Description
Fluffy chocolate chip pancakes perfect for a sweet breakfast treat with gooey chips in every bite.
Ingredients
- 1 1/2 cups all-purpose flour
- 3 1/2 tsp baking powder
- 1 tsp salt
- 1 tbsp white sugar
- 1 1/4 cups milk
- 1 egg
- 3 tbsp butter, melted
- 1 tsp vanilla extract
- 1/2 cup semi‑sweet chocolate chips
Instructions
- In a bowl, whisk together flour, baking powder, salt, and sugar.
- In another bowl, beat egg and then whisk in milk, melted butter, and vanilla.
- Pour wet ingredients into dry and mix until just combined; batter should be slightly lumpy.
- Gently fold in chocolate chips.
- Heat a lightly buttered griddle or nonstick pan over medium heat.
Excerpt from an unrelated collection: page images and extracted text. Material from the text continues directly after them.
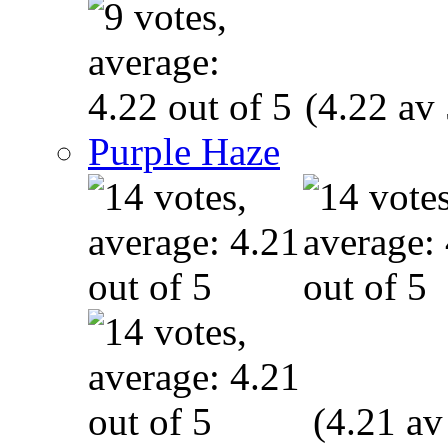
(4.22 av 
Purple Haze
(4.21 av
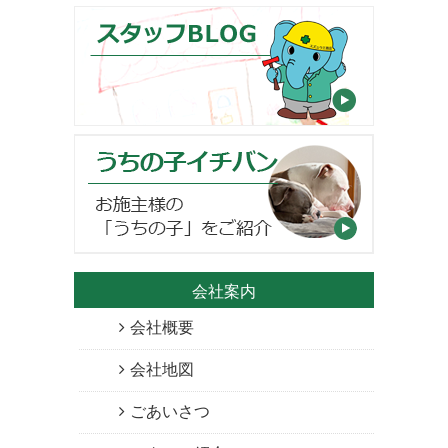
会社案内
会社概要
会社地図
ごあいさつ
- Pour 1/4 cup batter per pancake onto griddle.
- Cook until bubbles form and edges look set, about 2–3 minutes.
- Flip and cook for another 1–2 minutes until golden and cooked through.
- Serve hot with extra chocolate chips, butter, maple syrup, or fresh fruit.
Notes
- For thinner pancakes, add a splash more milk to batter.
- Do not overmix the batter—overmixing yields tough pancakes.
- Keep pancakes warm in a 200 °F (95 °C) oven while cooking the rest.
- Blueberries or pecans make great mix‑in variations.